The present manuscript is on the so interesting topic of Candida infection in intra-abdominal abscesses (IAA). The study is retrospective with its inherent limitations though it presenta  a relatively large cohort of patients with IAA, half of them with specimen collection. Authors try to find the association of antifungal empirical therapy with outcomes. The study is interesting though I have many comments:

-                     A direct table comparing those patients with and without Candida isolation must be provided. Table 1 shows all cohort and Candida patients. I would suggest to include one column (or additional table) showing “entire cohort”, “no candida”, “candid” to better see differences.
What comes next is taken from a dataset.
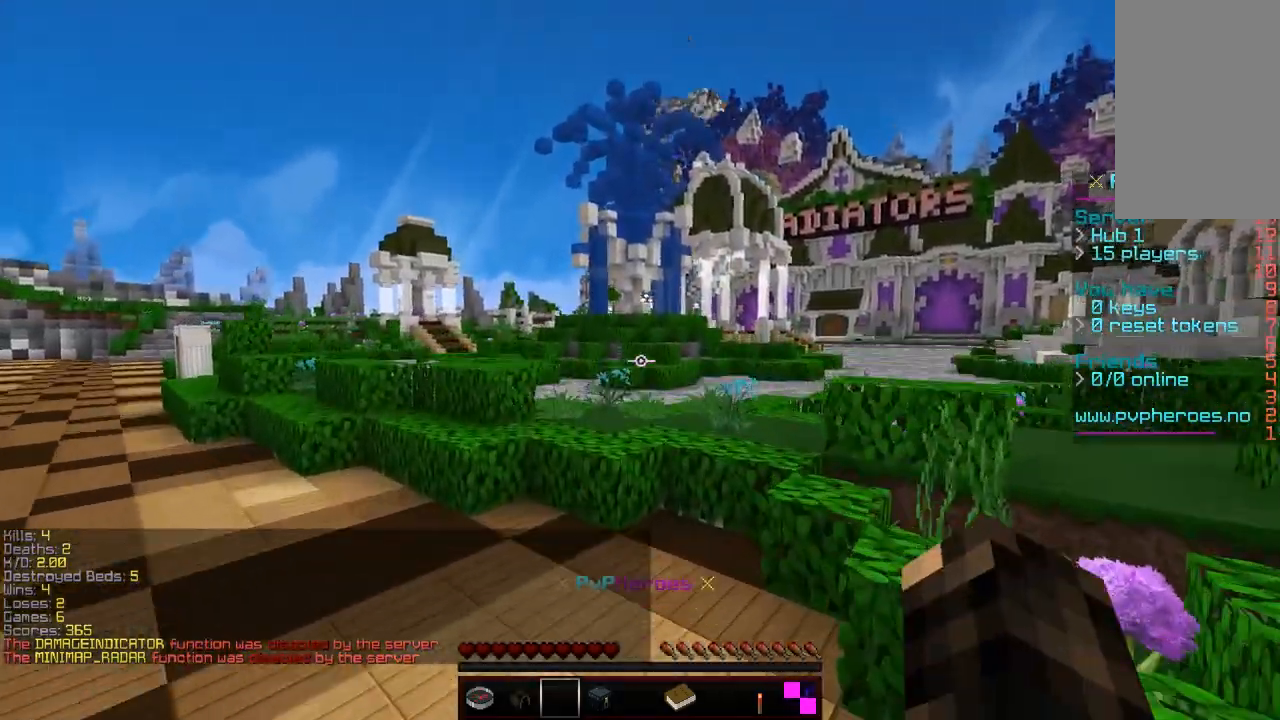
{"keys": ["w"], "mouse": ["left"], "events": []}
-                     Many important objective variables (dialysis, Charlson comorbidity or other comorbidities like diabetes or hypertension, days on parenteral nutrition) are lacking while other temporal changing are reported (fever, abdominal pain, etc). Laboratory data when abscesses are diagnosed should be provided (renal, leucocytes, RCP, Procalcitonin if available, etc.) to assess their association with Candida isolation.

-                     An important point is that the analysis should strictly be done in those with deep specimen sampling: in those who are not punctioned we do not really know if they had Candida. This is an important bias. Authors must try to clarify why one patients were punctioned while others were and others not: size? Location? It is mandatory to also make this sub-analysis since we can assume that many of the non-punctioned patients could indeed have Candida in these IAA; in fact authors state that even 9 patients patients with proven Candida did well without specific antifungal treatment. It challenges the conclusions that empirical treatment improves prognosis. I am not so clear when looking that many of the isolated species could be resistant to azoles.
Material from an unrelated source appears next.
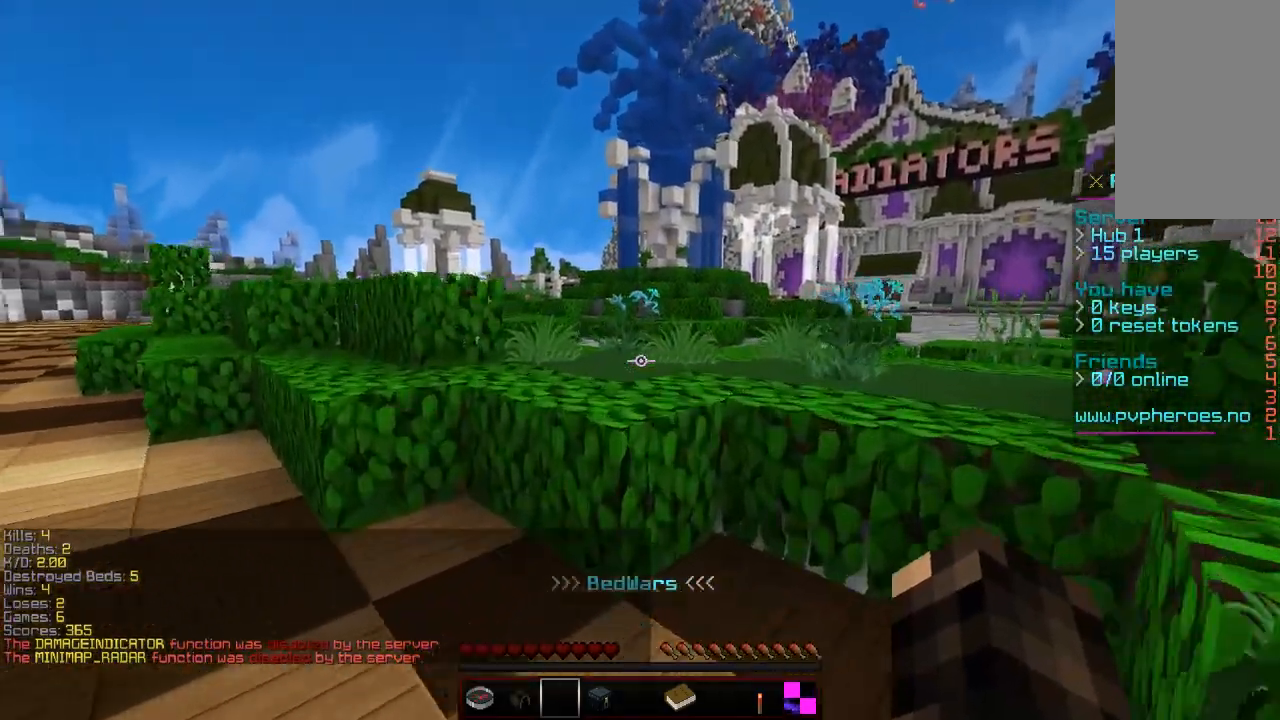
{"keys": ["w"], "mouse": ["left"], "events": []}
-                     Analyzed endpoints are debatable. It is logical to create a combined endpoint when looking at relatively low mortality, but probably the population is not sick enough to only look for a hard endpoint (death).

-                     I do not agree with using azoles as first-line antifungal therapy when about a quarter of patients have resistant species. It is not contrary to a stewardship program if descalation is promptly done after non-isolation or isolation of an azol-sensitive species. How many of these antifungal therapies were really active against the isolated species?

-                     Many factors related with worse outcomes are mainly explicatives since occurring concomitantly to patients evolution: the larger the number of days the worse the outcomes is only reflecting a patient in whom antibiotics are maintained for a longer period since he is doing bad.

-                     There is a relatively small number of patients with Candida isolation. This is a major limiting factor when trying to perform a retrospective multivariable analysis in such difficult cohort (patients with large admissions and lots of uncontrolled biases and neglected variables). I am not sure if Candida really plays a major pathogen role or is merely  reflexing the disease severity; looking at very low positive rate of B-D-glucan and that all Candida isolation were polymicrobial one would think so...

-                     It must taken into account that Candida can be difficult to isolate in cultures and maybe we have many false negatives among those patients receiving antifungal therapy. It is logical to think that many of them were negative because of antifugals. In this sense, molecular techniques probably would add t the diagnosis.

-                     I suggest authors to provide and assess the prognostic role of other isolated bacteria in the samples analyzed. It would be interesting to see the role of the type of isolated bacteria (BGN, entorococci, polymicrobial).

My overall impression after reading the manuscript is that there are many few  Candida isolations, there is a large proportion of patients in whom abscesses are not analyzed and there a lot of uncontrolled factors and incoherencies along the manuscript to finally state that empirical antifungal therapy improves outcomes. Manuscript should be completely redone to sound more convincing with these conclusions.

Author Response

Thank you very much for your punctual observations, which made us restructure our paper. Please find our responses below:

-                     A direct table comparing those patients with and without Candida isolation must be provided. Table 1 shows all cohort and Candida patients. I would suggest to include one column (or additional table) showing “entire cohort”, “no candida”, “candid” to better see differences.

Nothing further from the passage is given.